Point à traiter A: D'après le texte étudié, en quelles années Reine Prat a-t-elle écrit ses rapports ?
Point à traiter B: Reproduisez à l'identique les lignes des entrées, depuis la toute première ligne des entrées jusqu'à la ligne contenant « Moon in Taurus -> Gemini, 1st Quarter », celle-ci comprise.

Texte étudié:
De la préfacière, je rappelle le dernier ouvrage : La suite de l’Histoire. Actrices, créatrices, le-modele-redevenu-sujet-legalite-et-la-creation/.

« Tout a été dit. Et continue de se dire et se dira aussi longtemps qu’il le faudra », En ouverture, Reine Prat parle de la litanie des chiffres attestant des inégalités entre les femmes et les hommes, des révélations des violences exercées sur des femmes parce qu’elles sont des femmes, du secteur des arts et de la culture et de la force des représentations, de ses rapports écrits en 2006 et 2009, des liens inextricables entre sexisme et racisme, de toutes les inégalités et de toutes les violences, des approches pluridimensionnelles, de non-mixité politique, des acquis qui ne sont jamais acquis…

« C’est pourquoi je décide d’écrire à nouveau. Plus libre, ma parole sera plus radicale. Je me suis en effet, sur ces questions, « radicalisée », pour rendre son sens premier à ce mot aujourd’hui confisqué : il faut prendre les choses à la racine. Il ne s’agit plus d’aménagements ni de ménagements ».

Données fournies:

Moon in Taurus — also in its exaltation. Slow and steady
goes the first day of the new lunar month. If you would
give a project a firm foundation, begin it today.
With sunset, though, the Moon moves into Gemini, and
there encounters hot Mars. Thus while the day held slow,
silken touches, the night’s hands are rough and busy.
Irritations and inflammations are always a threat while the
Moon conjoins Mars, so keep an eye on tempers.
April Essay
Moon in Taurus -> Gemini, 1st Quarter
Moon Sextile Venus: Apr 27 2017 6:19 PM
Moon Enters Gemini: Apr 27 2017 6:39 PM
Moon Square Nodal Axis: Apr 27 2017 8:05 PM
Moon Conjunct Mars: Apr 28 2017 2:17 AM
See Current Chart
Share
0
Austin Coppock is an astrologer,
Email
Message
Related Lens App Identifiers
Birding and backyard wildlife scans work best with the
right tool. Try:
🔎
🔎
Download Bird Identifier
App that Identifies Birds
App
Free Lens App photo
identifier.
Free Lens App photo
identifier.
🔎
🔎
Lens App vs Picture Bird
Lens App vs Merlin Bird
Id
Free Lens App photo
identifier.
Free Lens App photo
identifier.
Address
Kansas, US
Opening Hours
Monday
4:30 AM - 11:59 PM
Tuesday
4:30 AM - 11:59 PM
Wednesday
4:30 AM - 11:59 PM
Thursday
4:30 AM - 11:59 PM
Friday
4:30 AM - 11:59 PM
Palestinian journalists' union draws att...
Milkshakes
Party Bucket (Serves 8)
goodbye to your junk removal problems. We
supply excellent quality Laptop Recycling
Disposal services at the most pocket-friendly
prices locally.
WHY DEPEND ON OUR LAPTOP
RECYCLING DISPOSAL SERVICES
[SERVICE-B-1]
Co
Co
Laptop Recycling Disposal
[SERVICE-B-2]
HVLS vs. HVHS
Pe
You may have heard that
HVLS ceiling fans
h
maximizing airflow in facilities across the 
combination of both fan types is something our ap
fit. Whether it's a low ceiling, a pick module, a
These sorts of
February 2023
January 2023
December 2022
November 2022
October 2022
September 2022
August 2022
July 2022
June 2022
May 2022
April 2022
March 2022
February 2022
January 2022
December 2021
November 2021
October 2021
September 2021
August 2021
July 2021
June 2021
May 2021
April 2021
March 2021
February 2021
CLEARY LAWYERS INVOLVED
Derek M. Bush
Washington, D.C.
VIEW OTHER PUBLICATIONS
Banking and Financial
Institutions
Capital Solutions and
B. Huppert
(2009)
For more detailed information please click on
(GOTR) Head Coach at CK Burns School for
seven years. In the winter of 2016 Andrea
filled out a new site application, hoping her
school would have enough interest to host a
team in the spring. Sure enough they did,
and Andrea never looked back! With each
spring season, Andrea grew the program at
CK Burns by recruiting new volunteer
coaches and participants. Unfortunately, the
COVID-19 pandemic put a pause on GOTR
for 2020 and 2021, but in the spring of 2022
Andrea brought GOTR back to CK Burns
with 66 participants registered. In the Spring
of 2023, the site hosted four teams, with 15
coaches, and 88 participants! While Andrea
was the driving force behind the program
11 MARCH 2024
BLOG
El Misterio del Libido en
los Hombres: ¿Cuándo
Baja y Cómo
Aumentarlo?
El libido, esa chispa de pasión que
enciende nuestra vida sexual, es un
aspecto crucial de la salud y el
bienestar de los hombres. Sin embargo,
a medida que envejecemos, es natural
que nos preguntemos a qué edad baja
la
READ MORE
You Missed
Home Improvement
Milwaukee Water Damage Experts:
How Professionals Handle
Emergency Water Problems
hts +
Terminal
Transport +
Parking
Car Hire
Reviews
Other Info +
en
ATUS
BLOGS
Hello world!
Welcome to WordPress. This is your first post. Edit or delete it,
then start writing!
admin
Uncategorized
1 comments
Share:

Zone de réponse A: En 2006 et en 2009.

Zone de réponse B:
Moon in Taurus — also in its exaltation. Slow and steady
goes the first day of the new lunar month. If you would
give a project a firm foundation, begin it today.
With sunset, though, the Moon moves into Gemini, and
there encounters hot Mars. Thus while the day held slow,
silken touches, the night’s hands are rough and busy.
Irritations and inflammations are always a threat while the
Moon conjoins Mars, so keep an eye on tempers.
April Essay
Moon in Taurus -> Gemini, 1st Quarter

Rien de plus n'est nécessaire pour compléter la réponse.